There was something fitting about Manchester City leaving it until the last kick of the season to secure 100 Premier League points, becoming the first club ever to make that landmark in the top flight.
Gabriel Jesus’ strike right on the stroke of full-time in his side’s 1-0 success at Southampton came almost exactly six years to the minute that Sergio Aguero netted in the 3-2 victory over QPR to win the club’s first Sheikh Mansour era title in 2012. Add that to Paul Dickov’s equaliser in the 2-2 draw with Gillingham in the infamous Division Two playoff final in 1999 and it seems like City only ever make their landmark moments with seconds to spare.
Whatever had happened on the south coast on Sunday afternoon, City would have been remembered as the greatest Premier League team over the course of a year. That was always going to be the case because of the runs they’ve been on, the performances they’ve put in both home and away, and the sheer domination over the rest of the English top flight.

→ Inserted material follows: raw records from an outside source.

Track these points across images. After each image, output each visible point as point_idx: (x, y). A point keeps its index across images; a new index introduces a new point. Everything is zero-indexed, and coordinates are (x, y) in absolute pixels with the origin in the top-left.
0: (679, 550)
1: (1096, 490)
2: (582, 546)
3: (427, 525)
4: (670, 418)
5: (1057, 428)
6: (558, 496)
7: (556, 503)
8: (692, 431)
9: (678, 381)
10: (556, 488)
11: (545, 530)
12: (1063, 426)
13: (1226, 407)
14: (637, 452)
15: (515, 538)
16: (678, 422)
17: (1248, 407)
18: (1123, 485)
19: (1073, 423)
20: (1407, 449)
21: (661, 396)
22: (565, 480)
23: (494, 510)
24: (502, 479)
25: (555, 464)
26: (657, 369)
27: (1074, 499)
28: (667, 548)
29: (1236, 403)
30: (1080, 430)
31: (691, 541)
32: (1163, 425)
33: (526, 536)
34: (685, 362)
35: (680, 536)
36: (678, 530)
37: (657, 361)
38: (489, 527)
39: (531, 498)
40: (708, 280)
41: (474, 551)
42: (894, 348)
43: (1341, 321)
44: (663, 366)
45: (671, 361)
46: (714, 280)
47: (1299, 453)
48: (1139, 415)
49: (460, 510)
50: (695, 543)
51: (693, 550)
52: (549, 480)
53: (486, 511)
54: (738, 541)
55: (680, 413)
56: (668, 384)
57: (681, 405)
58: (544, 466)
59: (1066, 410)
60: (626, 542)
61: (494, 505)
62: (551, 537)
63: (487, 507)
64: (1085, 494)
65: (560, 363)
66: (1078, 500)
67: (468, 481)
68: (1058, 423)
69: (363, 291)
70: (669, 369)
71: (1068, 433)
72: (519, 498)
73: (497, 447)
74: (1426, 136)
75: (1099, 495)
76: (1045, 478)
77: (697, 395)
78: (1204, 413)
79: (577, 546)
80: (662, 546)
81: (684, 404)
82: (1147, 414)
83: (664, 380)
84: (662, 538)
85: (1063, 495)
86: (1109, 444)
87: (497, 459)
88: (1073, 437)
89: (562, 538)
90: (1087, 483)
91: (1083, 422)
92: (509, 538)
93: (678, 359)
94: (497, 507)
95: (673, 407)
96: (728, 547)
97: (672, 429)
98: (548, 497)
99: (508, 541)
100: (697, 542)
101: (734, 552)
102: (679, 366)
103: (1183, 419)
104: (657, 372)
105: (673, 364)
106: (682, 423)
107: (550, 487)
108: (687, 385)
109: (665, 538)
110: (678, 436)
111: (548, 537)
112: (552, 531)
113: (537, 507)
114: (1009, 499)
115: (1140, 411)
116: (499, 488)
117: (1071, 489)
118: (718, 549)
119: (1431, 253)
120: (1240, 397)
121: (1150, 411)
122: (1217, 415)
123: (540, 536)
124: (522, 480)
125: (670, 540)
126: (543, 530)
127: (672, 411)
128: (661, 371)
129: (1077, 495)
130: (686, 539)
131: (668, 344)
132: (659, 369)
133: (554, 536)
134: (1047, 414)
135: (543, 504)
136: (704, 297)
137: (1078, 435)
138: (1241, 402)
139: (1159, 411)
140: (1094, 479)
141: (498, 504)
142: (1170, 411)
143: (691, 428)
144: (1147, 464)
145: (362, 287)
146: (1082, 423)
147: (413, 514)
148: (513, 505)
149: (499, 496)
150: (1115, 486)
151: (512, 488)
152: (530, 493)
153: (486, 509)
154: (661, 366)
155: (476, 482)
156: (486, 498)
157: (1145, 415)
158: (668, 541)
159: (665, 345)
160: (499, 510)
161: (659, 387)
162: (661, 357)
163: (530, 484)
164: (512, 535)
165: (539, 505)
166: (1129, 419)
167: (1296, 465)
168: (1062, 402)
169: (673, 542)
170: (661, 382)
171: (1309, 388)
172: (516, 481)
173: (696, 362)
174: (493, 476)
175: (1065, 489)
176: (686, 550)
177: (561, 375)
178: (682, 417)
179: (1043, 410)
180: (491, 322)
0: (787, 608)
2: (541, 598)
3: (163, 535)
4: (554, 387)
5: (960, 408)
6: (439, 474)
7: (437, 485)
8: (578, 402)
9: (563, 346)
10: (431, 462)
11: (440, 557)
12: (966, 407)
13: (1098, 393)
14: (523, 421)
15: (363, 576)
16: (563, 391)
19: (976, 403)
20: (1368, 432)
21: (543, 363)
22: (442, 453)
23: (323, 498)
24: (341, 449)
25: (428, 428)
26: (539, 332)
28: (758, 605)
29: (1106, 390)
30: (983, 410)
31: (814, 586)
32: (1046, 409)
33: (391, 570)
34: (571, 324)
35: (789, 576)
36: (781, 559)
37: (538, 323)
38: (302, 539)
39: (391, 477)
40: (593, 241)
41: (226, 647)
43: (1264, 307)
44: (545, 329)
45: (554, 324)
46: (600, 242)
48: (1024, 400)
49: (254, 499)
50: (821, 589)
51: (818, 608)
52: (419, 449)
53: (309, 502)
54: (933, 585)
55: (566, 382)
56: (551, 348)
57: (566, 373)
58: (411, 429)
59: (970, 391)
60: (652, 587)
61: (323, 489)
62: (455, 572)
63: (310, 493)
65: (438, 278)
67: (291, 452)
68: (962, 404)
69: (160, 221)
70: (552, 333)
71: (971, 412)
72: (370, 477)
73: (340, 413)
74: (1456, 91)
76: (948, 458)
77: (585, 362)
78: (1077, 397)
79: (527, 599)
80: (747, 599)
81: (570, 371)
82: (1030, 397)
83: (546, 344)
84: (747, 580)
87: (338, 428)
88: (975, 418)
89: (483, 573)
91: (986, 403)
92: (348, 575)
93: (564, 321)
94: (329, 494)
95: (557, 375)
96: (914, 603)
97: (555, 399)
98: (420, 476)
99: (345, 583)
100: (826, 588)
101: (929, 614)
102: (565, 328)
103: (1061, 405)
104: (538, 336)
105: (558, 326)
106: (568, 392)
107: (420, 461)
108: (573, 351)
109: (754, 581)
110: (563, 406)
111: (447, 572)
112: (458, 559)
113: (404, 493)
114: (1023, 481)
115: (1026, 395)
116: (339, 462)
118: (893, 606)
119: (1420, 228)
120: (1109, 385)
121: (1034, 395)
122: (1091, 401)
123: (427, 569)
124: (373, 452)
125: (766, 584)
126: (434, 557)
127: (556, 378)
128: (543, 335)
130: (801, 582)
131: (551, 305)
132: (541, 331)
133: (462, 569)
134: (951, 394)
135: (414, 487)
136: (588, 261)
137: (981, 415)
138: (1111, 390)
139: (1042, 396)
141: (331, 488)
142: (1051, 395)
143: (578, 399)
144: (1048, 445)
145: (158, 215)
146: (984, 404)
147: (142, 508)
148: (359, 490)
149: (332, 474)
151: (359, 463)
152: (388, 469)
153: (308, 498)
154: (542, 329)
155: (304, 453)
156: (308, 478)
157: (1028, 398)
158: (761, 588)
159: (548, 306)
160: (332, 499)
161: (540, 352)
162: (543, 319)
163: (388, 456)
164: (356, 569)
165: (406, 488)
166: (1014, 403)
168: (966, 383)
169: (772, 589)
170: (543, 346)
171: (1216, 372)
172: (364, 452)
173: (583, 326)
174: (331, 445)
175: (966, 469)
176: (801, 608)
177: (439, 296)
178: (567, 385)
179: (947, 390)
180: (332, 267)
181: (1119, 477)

But, as Pep Guardiola has had a habit of saying recently, records are there to be broken. It will take a truly phenomenal campaign to better what City have achieved this term, but someday it will be done — even if it takes decades. When that happens, had Sunday’s match ended in a draw or defeat for the champions, they’d have faded away as just another team with an extraordinary campaign.
That’s why reaching a century of points was so important. It gives City a measurable benchmark and makes this season quantifiable. Nobody will remember that Chelsea were once the leading Premier League points earners now their tally of 95 from 2005 has been beaten.
When the next extraordinary team has a near-flawless season, City will still be the first to have hit triple figures in the points column. That’s an achievement that can’t be taken away — the most wins, the most goals, the most points can. This century puts them in the same bracket as the Manchester United treble winners and the Arsenal “Invincibles.”
All season long there has been a debate on whether this City side can be compared to the greatest teams of the past. The answer, even from Guardiola, appears to be no — they haven’t won enough consistently over a sustained period to be placed alongside the best of years gone by.
Yet, when those greats are discussed, it’s always their single-season exploits that are held in the highest regard. As City’s record this term has proved, none have performed as consistently as they have done over a 38-game spell. Nobody is claiming this side has built a dynasty, but it can’t be denied that their league campaign was as close to perfect as England has ever seen. That’s worth shouting about.
The excuses don’t hold water, either.
This is not a weak Premier League this year — if it was, all five English teams in the Champions League wouldn’t have managed to get out of the group and there wouldn’t be one with a shot of winning the competition in a couple of weeks. Equally, if the rest of the top flight was such dross, surely one of the other big teams would have been able to muster a better title challenge?
City have spent money and that’s a big factor in why they have played so well over the last nine months. But Manchester United, Liverpool, Tottenham, Chelsea haven’t been shy in the transfer market, either. It’s that City have spent better, brought in the right players for their style, and Guardiola has drilled them to perfection.
If City’s 100-point achievement was all down to money and a less-than-competitive Premier League, you’d have thought Mark Hughes, Roberto Mancini or Manuel Pellegrini might have done it at the Etihad long before Guardiola arrived. Or perhaps one of the other big-spending sides of the Premier League era may have managed it.
Those who questioned whether Guardiola could cut it in England after a hit-and-miss first season must be eating their words. After taking over a squad that needed a fair bit of work to get it back into title-winning shape — after two years of underperforming and stagnation under Pellegrini — he’s pulled off superb quality and consistency in just his second season.
It’s been so good that City could defend the title next year and it still not feel like as good a season as this one, purely because the bar has been raised so high. Their achievement is magnified when you realise that City have dropped just 14 points across six games since August.
While his team have been closing in on all of the records they’ve smashed in recent weeks, Guardiola has been regularly downplaying the significance, saying “the numbers are the numbers.” But what extraordinary numbers they are, and his celebrations at full-time on Sunday show exactly what it really means.